Class-Baiting Bioethics
An article attacking the lack of bioethics attention to global justice issues by Canadian bioethicist Leigh Turner in the British Medical Journal is a classic in class-baiting:
Researchers looking for the next big thing are shifting toward the study of 'neuroethics' and genetic 'enhancement technologies' supposedly on the verge of propelling us into a 'post-human future.' In contrast bioethicists rarely address urban poverty and inner city violence, even though poverty and violence raise important issues related to health....bioethics risks becoming a source of entertainment and spectacle in wealthy societies whose inhabitants overlook the poverty and suffering found throughout most of the world....Hey Leigh! You can be concerned about our posthuman future and global equity and health at the same time. Nor is the posthuman future simply of concern to people in the developed world.
Perhaps one reason bioethicists are reluctant to address global ethical issues related to health, illness, and poverty is that bioethicists are deeply embedded in a global economic system that depends on the continued existence of impoverished societies... Many jobs are shifting from developed nations to poorer countries with low hourly wages, few work-place benefits, minimal health and safety standards, and patchy environmental regulations. Many of the goods enjoyed by citizens of wealthy nations are available for consumption because of the continued existence of massive economic disparities between wealthy and poor nations.
Most of us would prefer not to confront the incredible disparity between living as a professor or clinician in a smart apartment in Manhattan and eking out a living in one of China's rapidly industrialising districts or a shantytown in South Africa... many bioethicists continue to see these questions as macrosocial economic issues falling outside the proper scope of bioethics. And yet questions of health and illness—and ethical issues related to health systems, social institutions, and economic policies—are connected to global markets and financial institutions.

> **THE DATA**:
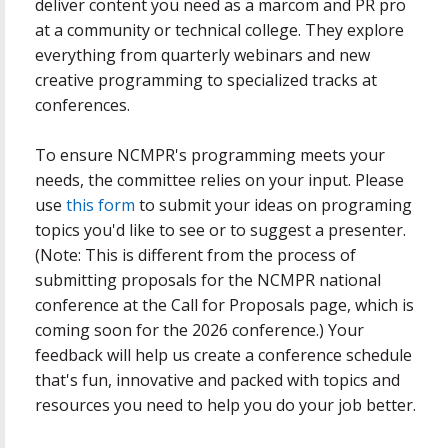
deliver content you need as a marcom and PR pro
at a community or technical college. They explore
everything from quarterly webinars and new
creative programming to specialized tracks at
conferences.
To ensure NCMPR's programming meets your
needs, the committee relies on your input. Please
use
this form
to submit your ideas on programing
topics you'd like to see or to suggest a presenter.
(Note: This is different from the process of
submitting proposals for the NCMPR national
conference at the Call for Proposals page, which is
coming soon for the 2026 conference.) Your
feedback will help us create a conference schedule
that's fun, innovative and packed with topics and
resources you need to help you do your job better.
* * *
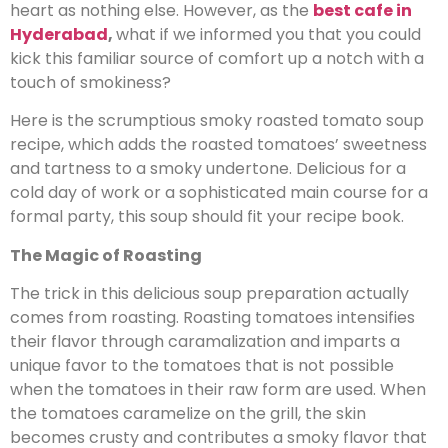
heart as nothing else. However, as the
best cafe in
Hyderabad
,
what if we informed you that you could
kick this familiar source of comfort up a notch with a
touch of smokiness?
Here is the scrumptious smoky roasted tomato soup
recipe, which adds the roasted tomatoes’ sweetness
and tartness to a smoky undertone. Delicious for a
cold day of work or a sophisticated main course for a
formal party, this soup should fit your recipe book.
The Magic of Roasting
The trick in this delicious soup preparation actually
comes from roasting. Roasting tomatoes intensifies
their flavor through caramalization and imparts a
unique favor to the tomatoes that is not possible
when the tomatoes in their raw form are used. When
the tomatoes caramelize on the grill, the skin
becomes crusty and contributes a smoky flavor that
--
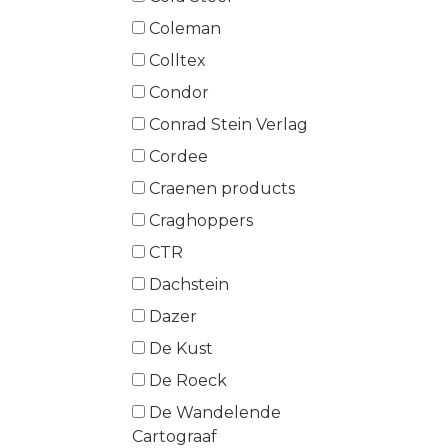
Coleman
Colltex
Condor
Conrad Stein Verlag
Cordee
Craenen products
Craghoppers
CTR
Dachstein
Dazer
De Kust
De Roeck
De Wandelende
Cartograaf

> **WHAT THE EXERCISE ASKS**:
List every geographic place named in the bioethics post. The entries are separate material and have no connection to the bioethics post.

> **YOUR SOLUTION**:
Manhattan, China, South Africa